Seriously, I am moving to Craphole Island and just nagging her until she either kills me or accepts the fact that I am not letting go of her leg and lets me be her girlfriend.
trinityvixen: (Doom)
Okay y'all, for reals, can we please see 300 this weekend? I am unfortunately busy Saturday night, but I would be available tomorrow night or Sunday afternoon (or early enough on Saturday afternoon).

So, vote for y'alls availability, and I'll figure out when we go. All showtimes are at the 34th Street AMC/Loews 'cause the tickets is cheaper.

[Poll #947173]

*

Last night, I popped in Ultraviolet (the Brit TV show about vampires, not the terrible movie with Milla Jovavich) and [livejournal.com profile] feiran made some wry comment about how quickly I get obsessed with things. [livejournal.com profile] darkling1, bless him, said, "But it's only six hours long! That's not long enough for anyone to get obsessed with anything!" [livejournal.com profile] feiran gave him the pitious look of, "You don't know Trinity very well, do you?"

To be fair, I am not obsessed with the show, though I do like it. The advantage of it being so short and having just the one series is that there is a definite pace, with timely reveals and well-positioned points that move the story along. It's something that, if the creators of LOST, say, had actually had in mind since starting the show (as opposed to clearly making shit up as they went along) would have made for better television. Might be a bit boring for the writers, as they can't deviate or get too clever with the plot, but it makes for more solid a viewing experience, and that's what I want, thanks.

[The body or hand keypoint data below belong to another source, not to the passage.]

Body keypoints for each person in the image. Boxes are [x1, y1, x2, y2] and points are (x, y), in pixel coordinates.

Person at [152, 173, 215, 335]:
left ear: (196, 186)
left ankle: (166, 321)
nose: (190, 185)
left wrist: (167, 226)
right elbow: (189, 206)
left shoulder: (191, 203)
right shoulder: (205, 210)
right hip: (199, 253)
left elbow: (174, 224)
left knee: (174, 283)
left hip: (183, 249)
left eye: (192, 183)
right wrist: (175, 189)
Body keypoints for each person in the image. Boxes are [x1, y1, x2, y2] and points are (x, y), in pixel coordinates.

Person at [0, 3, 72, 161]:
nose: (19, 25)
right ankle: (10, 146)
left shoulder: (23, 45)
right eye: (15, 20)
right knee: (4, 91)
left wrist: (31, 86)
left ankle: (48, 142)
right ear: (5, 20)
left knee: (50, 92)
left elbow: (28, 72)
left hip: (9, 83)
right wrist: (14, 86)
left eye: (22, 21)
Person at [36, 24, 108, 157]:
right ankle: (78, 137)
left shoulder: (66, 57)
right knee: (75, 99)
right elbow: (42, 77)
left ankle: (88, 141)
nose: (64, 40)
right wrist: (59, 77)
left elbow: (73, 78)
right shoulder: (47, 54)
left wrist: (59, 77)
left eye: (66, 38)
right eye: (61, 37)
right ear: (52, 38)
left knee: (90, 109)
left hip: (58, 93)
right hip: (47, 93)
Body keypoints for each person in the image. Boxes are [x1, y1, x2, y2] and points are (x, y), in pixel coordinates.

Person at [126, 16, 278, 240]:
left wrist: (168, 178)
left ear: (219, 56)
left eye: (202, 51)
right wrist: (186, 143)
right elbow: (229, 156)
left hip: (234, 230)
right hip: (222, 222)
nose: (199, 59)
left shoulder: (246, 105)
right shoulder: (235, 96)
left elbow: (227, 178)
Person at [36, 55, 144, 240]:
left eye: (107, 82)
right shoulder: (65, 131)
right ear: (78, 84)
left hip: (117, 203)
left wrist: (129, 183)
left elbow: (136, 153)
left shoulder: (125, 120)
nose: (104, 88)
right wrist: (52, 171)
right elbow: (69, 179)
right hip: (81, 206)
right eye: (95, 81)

And, okay, yeah, it's not exactly hard work to look at Jack Davenport either, but I swear that's not it. I really do like the way it's been set up so as not to make the team we should be sympathizing with all that sympathetic. I've got two more episodes to go, and I'm half afraid they're going to try for a twist-like ending, seeing as they know they've only got the six episodes total and they need to end dramatically. Mostly, I'm terrified that the stupid love interest girl is gonna get Jack Davenport, when his much cuter, much smarter, much better dressed, much more everything better ex is running around somewhat more clued in to his doings and much cooler about it than love-interest waffling wallflower girl. Ah well, don't spoil me!
trinityvixen: (bored)
No, really, I have nothing to post. No big news. No TV or movie-related...

Oh, wait, of course I have some entertainment-y type stuffs. Leave a comment if you'd be interested in a group outing to 300 next Friday. Thinking 8-9pm-ish, 34th street theater, if it's there. I'll be going by myself if no one else can make it, but I will be there. I've listened to "Just Like You Imagined" one too many times on repeat (it's one of the few songs I have at work, from my own linked download). I've been drooling over the chance to see this since last year, I think. Let me know who wants in!

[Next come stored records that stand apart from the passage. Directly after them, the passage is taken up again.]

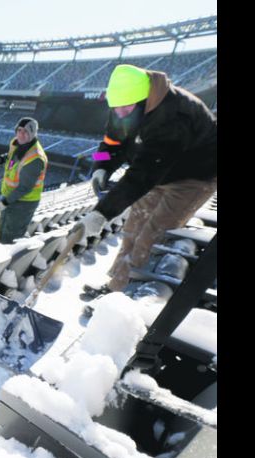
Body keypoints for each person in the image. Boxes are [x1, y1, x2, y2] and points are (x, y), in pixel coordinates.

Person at [79, 64, 217, 294]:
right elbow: (110, 143)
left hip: (195, 176)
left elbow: (143, 174)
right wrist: (101, 167)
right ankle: (114, 285)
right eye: (116, 109)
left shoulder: (174, 116)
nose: (120, 114)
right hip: (160, 170)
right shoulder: (123, 106)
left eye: (126, 109)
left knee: (151, 236)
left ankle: (123, 295)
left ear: (145, 101)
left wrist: (102, 212)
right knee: (133, 228)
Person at [0, 117, 48, 243]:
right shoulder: (17, 143)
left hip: (23, 203)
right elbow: (11, 156)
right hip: (10, 197)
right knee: (2, 229)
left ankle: (8, 259)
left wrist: (5, 202)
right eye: (19, 130)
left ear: (32, 133)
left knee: (10, 237)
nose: (21, 134)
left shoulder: (35, 158)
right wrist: (1, 159)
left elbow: (24, 187)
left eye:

On the TV front: LOST, who you kiddin'? )

I think I'm just cranky because I need a show on that's knowingly bad, as opposed to It-should-be-better-and-it's-been-better-a-while-back-but-isn't-any-more, and Smallville is in reruns for at least another week. I can take LOST sucking, but that, on top of Battlestar Galactica's ensuckitude and no House (ACK I AM CRANKY BECAUSE THERE IS TOO MUCH AMERICAN IDOL GOINGS ON) is just not helping. I get Heroes on Monday as candy, and I need something as woefully silly as Smallville to unwind my week. Sheesh.
trinityvixen: (Default)
LOST. Otherwise known as "This is so not the time for that"--The Show.

Goodbye. Have fun on hiatus. I'm going to go throw up now, finally, since I've been on the verge all day.
trinityvixen: (mad scientist)
Stolen from [livejournal.com profile] anomilygrace: This guy is bouncy. Hee!

LOST spoilers )

Smallville spoilers--from last week (it took me a while, okay?) )

Carnivale continues to make no sense. But after [livejournal.com profile] feiran's comment last night, it does, at least, keep me giggly. If anyone has seen all of it, don't tell me, but I think the story could be boiled down to "There are two Kamuis!" I bet [livejournal.com profile] feiran a shiny nickel it would.